Le désir de créer une structure capable de se renouveler artistiquement tout en construisant sur le long terme un projet stable en lien avec le territoire, a donné lieu à la création du système original de la Biennale de Lyon ; une direction artistique construisant une problématique globale sur la durée, qui choisi à chaque édition un commissariat et lui donne l'espace et le temps de la Biennale pour exprimer et développer un projet, un concept, une réflexion : Harald Szeeman en 1997 pour « L'Autre », Jean-Hubert Martin en 2000 pour « Partages d'exotismes », le Consortium en 2003 pour « C'est arrivé demain », et Stéphanie Moisdon et Hans Ulrich Obrist en 2007 pour « oo's ; l'histoire d'un décennie qui n'est pas encore nommée »
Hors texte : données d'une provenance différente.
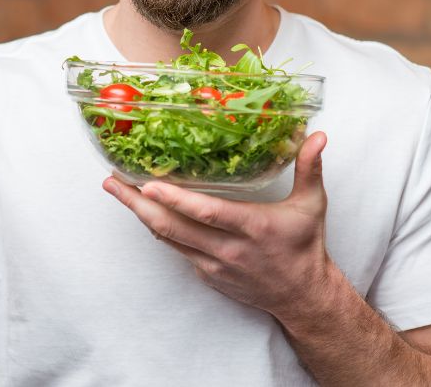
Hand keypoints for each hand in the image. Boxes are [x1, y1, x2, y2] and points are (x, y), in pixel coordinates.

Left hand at [104, 132, 334, 318]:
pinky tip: (144, 211)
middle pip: (172, 227)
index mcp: (252, 227)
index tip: (148, 184)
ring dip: (140, 215)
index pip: (207, 213)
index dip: (176, 200)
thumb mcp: (312, 205)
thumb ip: (309, 168)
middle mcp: (228, 249)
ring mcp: (213, 265)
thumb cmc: (304, 246)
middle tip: (112, 182)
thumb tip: (317, 135)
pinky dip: (158, 229)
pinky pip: (176, 249)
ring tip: (117, 191)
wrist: (301, 296)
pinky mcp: (207, 274)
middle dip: (137, 204)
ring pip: (167, 239)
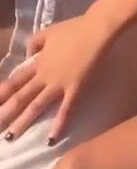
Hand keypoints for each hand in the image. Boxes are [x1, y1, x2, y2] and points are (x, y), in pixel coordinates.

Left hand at [0, 11, 114, 142]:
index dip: (1, 95)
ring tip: (10, 138)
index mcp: (37, 62)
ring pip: (36, 106)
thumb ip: (34, 43)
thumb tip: (27, 55)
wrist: (96, 29)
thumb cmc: (74, 29)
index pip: (14, 82)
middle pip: (20, 97)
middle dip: (5, 114)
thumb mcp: (48, 32)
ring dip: (22, 123)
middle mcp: (44, 76)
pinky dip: (58, 125)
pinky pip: (66, 110)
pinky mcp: (76, 88)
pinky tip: (51, 139)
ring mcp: (59, 84)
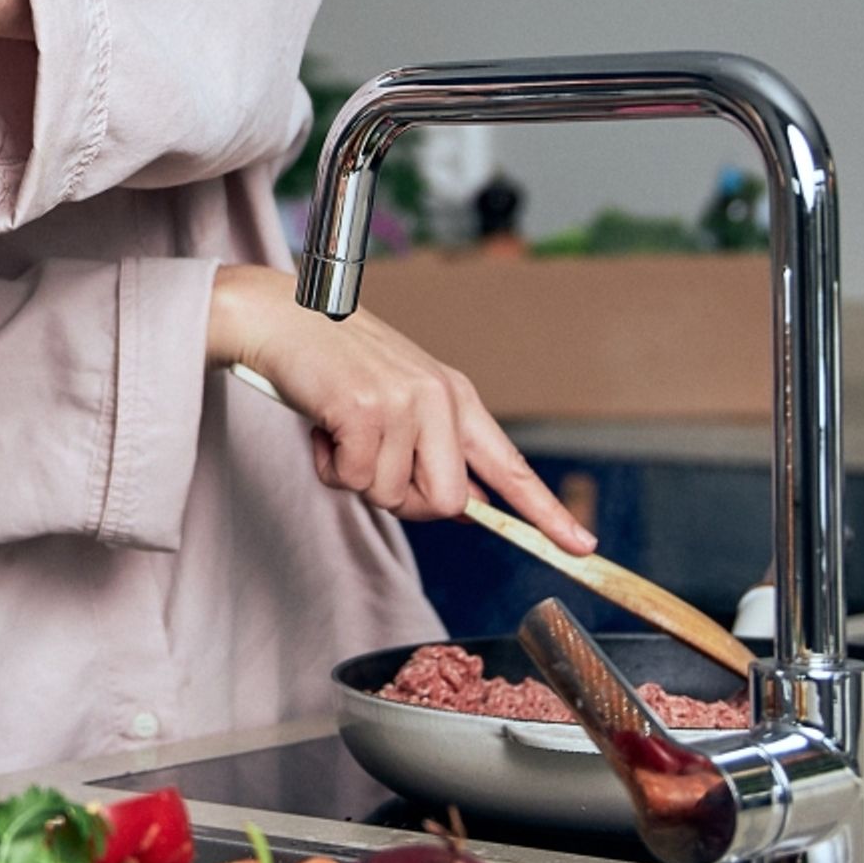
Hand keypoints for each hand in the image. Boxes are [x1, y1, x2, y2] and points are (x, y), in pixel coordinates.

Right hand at [209, 263, 592, 553]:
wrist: (281, 317)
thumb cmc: (334, 364)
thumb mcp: (400, 399)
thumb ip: (433, 448)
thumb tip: (463, 508)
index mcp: (456, 397)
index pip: (510, 466)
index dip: (546, 512)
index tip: (582, 545)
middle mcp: (439, 399)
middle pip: (448, 503)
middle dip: (403, 500)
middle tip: (370, 463)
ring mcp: (405, 403)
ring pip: (392, 496)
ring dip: (356, 476)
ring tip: (339, 431)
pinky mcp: (366, 410)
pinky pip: (355, 480)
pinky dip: (331, 465)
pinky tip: (323, 427)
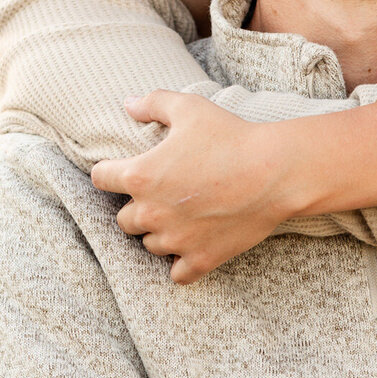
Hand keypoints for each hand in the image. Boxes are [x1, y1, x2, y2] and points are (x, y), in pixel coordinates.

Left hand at [91, 94, 297, 283]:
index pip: (100, 179)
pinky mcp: (200, 259)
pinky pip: (176, 275)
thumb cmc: (232, 136)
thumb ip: (153, 102)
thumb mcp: (190, 108)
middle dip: (139, 207)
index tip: (126, 171)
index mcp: (140, 175)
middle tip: (164, 195)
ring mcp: (175, 240)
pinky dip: (182, 264)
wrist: (275, 172)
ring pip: (150, 245)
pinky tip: (192, 249)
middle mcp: (150, 212)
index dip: (111, 172)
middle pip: (124, 220)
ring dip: (160, 234)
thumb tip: (127, 104)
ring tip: (182, 219)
La place et le rôle du directeur artistique et le dialogue avec le commissaire se définissent en fonction de chaque type de relation et de chaque projet. C'est le directeur artistique qui propose au commissaire une problématique, portée le plus souvent par un seul mot, construisant ainsi biennale après biennale la trame d'une réflexion sur l'art et le monde. Le commissaire a ensuite carte blanche pour élaborer son propre projet dans cette perspective.
La Biennale de Lyon est ainsi une véritable Biennale d'auteur et tel que le disait Jean-Hubert Martin, « une habile manière de faire traiter les thèmes à travers la personnalité d'autres ».